Is it premature to see Hall of Fame material in a guy who's just releasing his first album?
Not if that guy is Tony Jackson.
To put it plainly, Jackson is one of the most gifted singers ever to grace country music.
His initial videos from the album have excited over 40 Million Facebook views seemingly overnight, while Jackson tours tirelessly in support of the record.
?
The respect Jackson has already earned within the music community is evident throughout Tony Jackson, as the new album is titled. It features songs and/or performances by Rock and Roll Hall of Fame members John Sebastian, Steve Cropper and Dr. John “Mac” Rebennack, Country Music Hall of Famers Vince Gill, Bill Anderson and Conway Twitty and Nashville Songwriters Hall of Fame luminary Norro Wilson.

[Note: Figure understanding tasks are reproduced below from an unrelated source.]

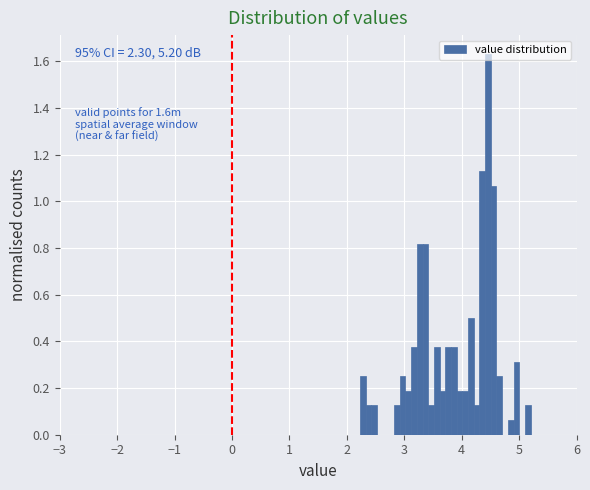

Around what value on the x-axis is the tallest bar? Give the approximate position of its centre, as read against the axis.

4.5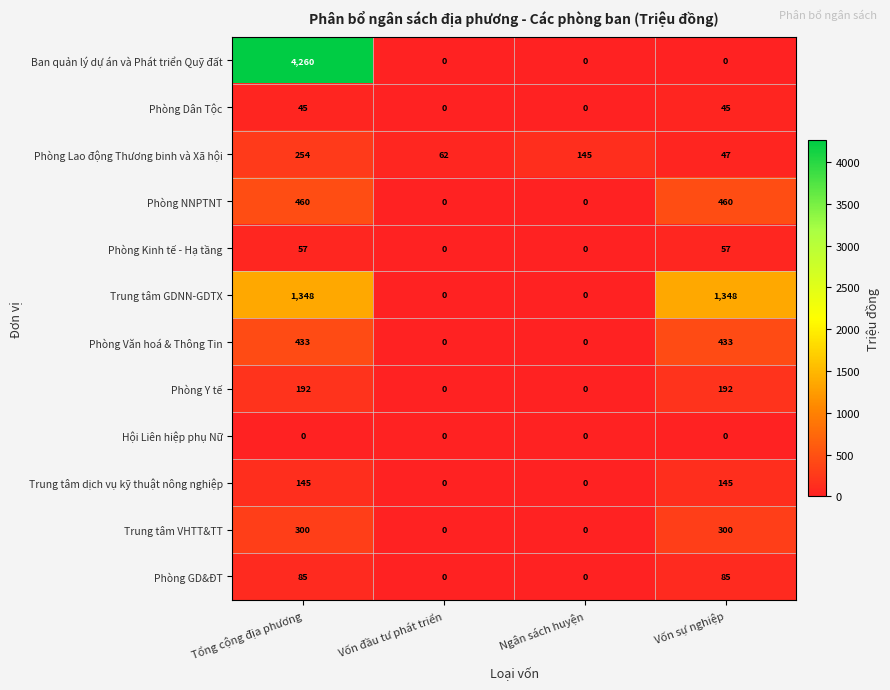

True or false: Ban quản lý dự án và Phát triển Quỹ đất has a value of 1466 at Ngân sách huyện.

False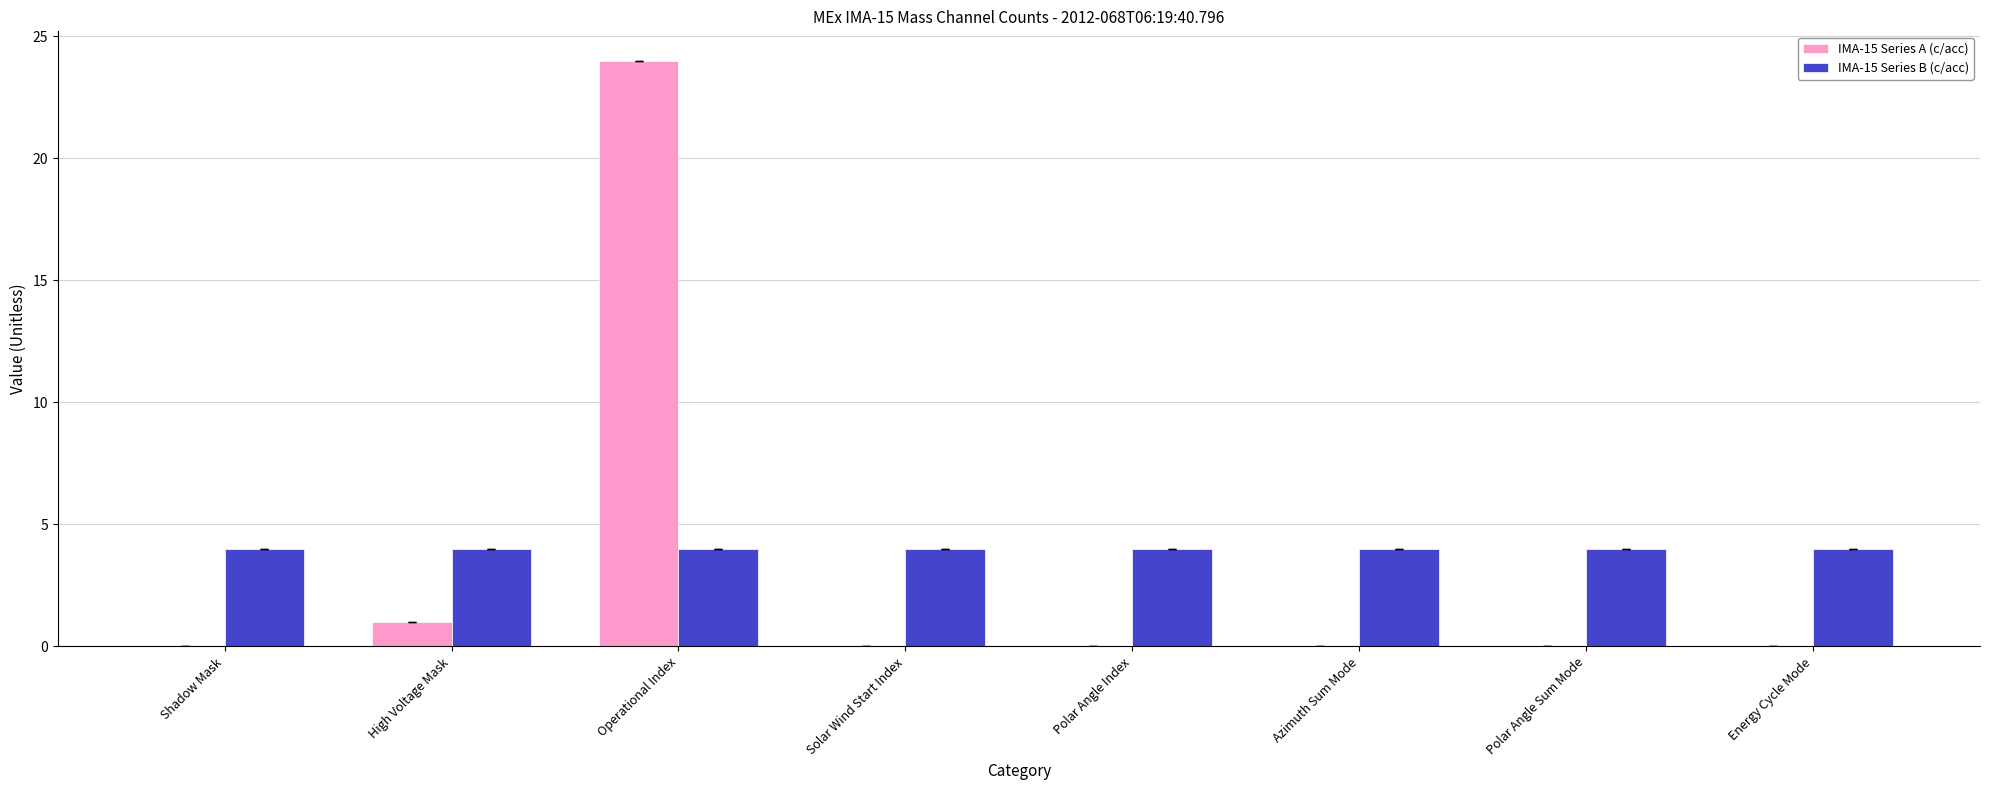

What are all the series names shown in the legend?

IMA-15 Series A (c/acc), IMA-15 Series B (c/acc)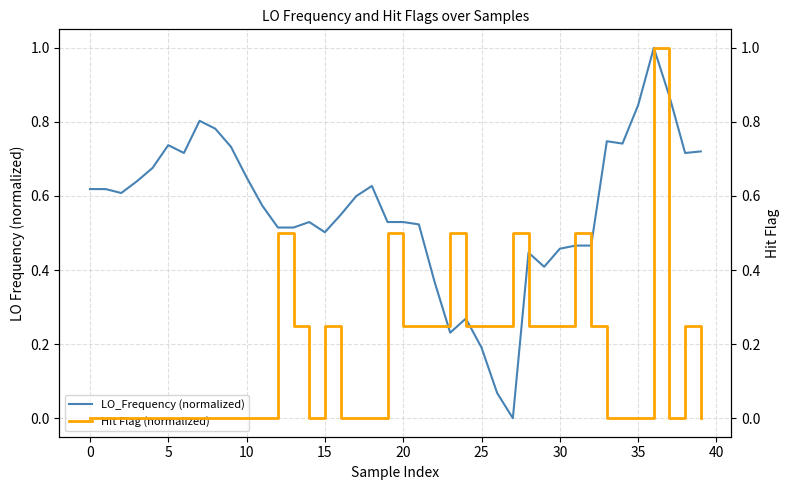

What is the sum of all LO_Frequency (normalized) values?

22.6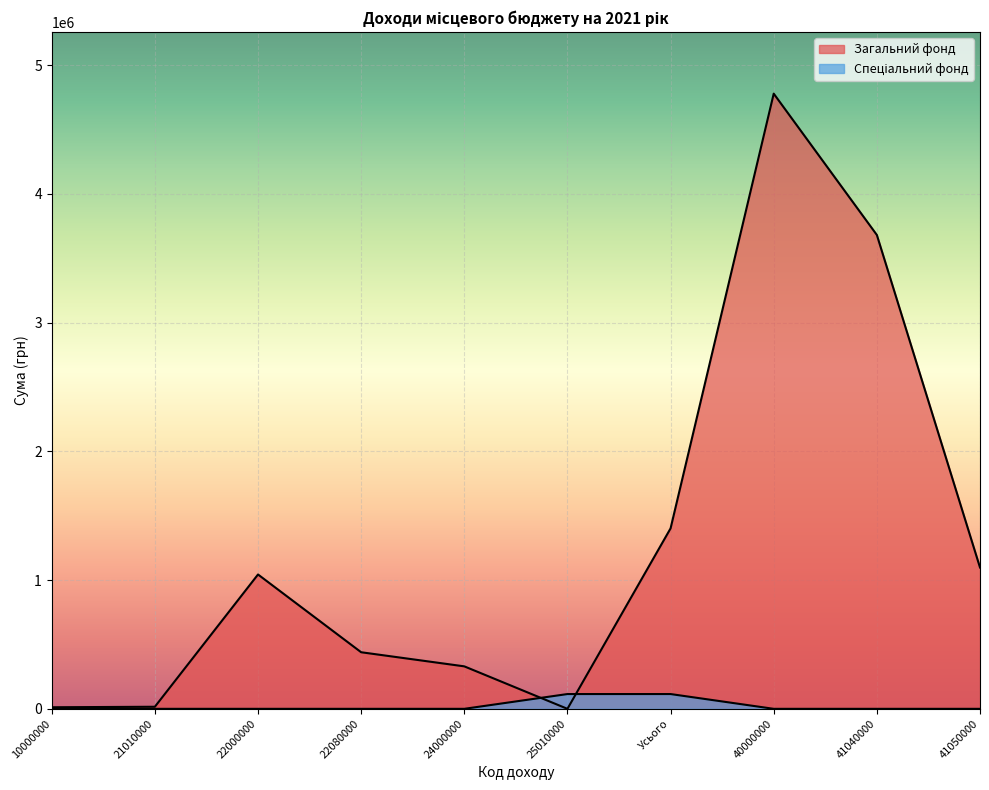

What position from the right is 10000000?

10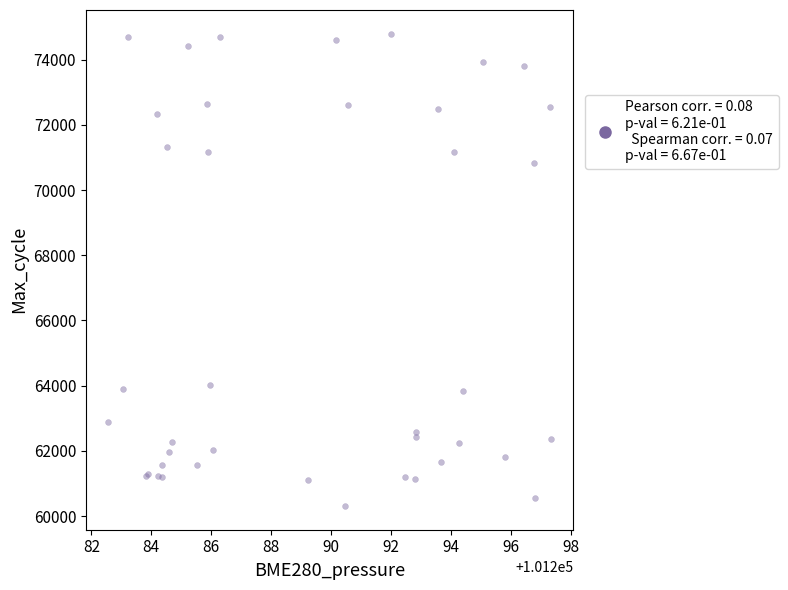

What Y value in the scatter plot is closest to 67552?

70843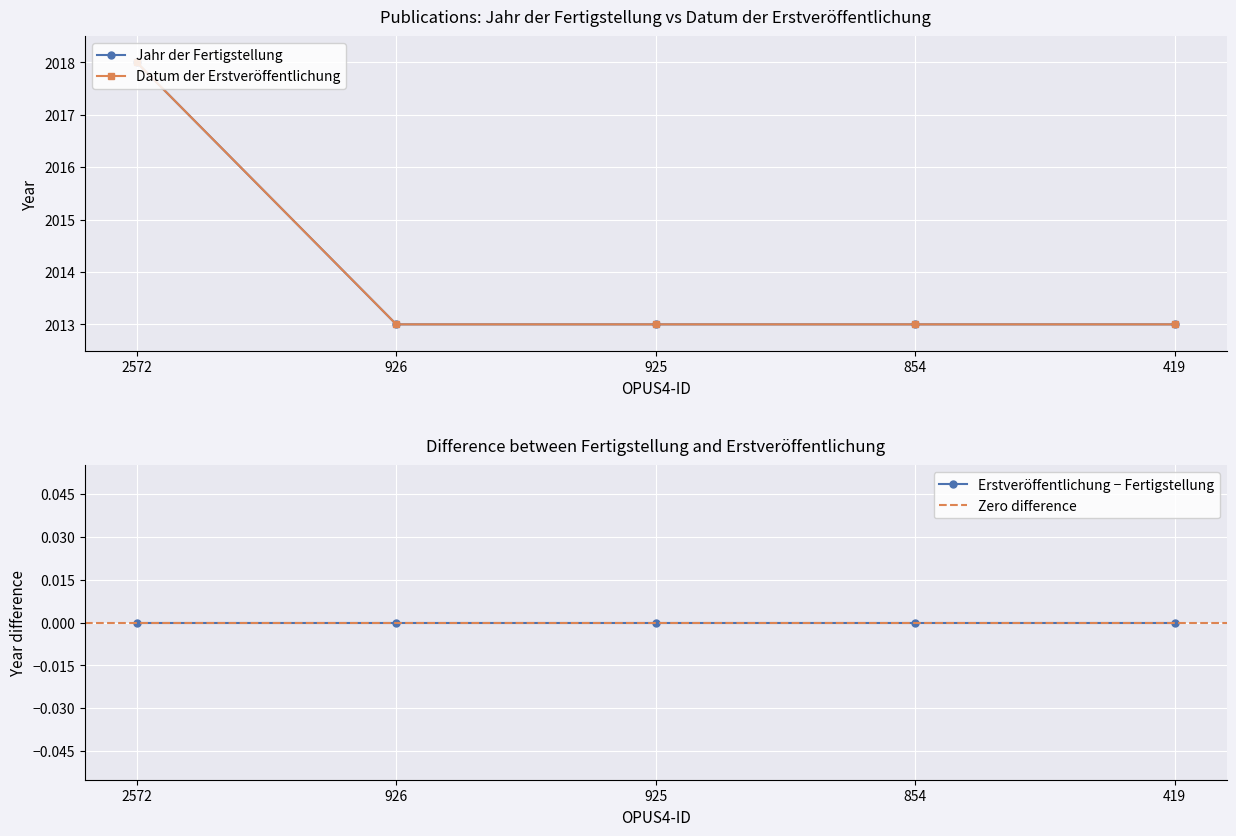

At which category is the sum across all series the highest?

2572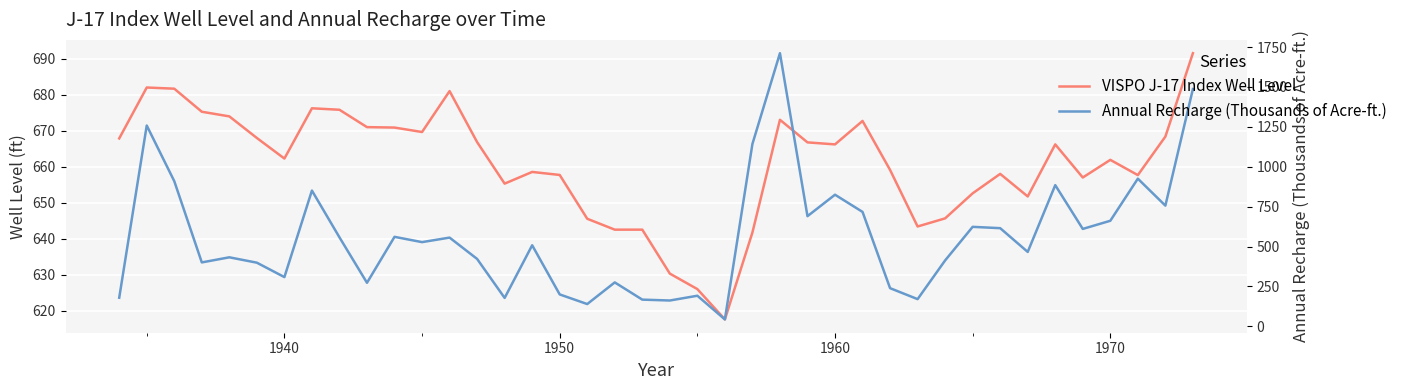

True or false: Annual Recharge (Thousands of Acre-ft.) has more than 2 interior local peaks.

True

It is the ease with which Jackson makes every song—even the familiar ones—distinctly his own that sets him apart. Who else would dare to try and then succeed in bringing a fresh layer of emotional urgency to such a classic as George Jones' “The Grand Tour” or Conway Twitty's eternal “It's Only Make Believe”?
On the first-time and lesser known songs, Jackson mints his own classics. With its sweeping steel guitar flourishes and ambient barroom clatter, he transforms John Sebastian and Phil Galdston's “Last Call” into the sweetest, most affectionate separation ballad imaginable. With reverence and a twinkle in his eye, he enlists Sebastian and Vince Gill in revivifying (after 50 years) the Lovin' Spoonful's 1966 romp, “Nashville Cats.” “When asked if we should recut the song,” Sebastian begins, “I said absolutely but we have to get Vince Gill, Paul Franklin and today’s real Nashville Cats in on the session and fortunately it was preserved on video,” he beams.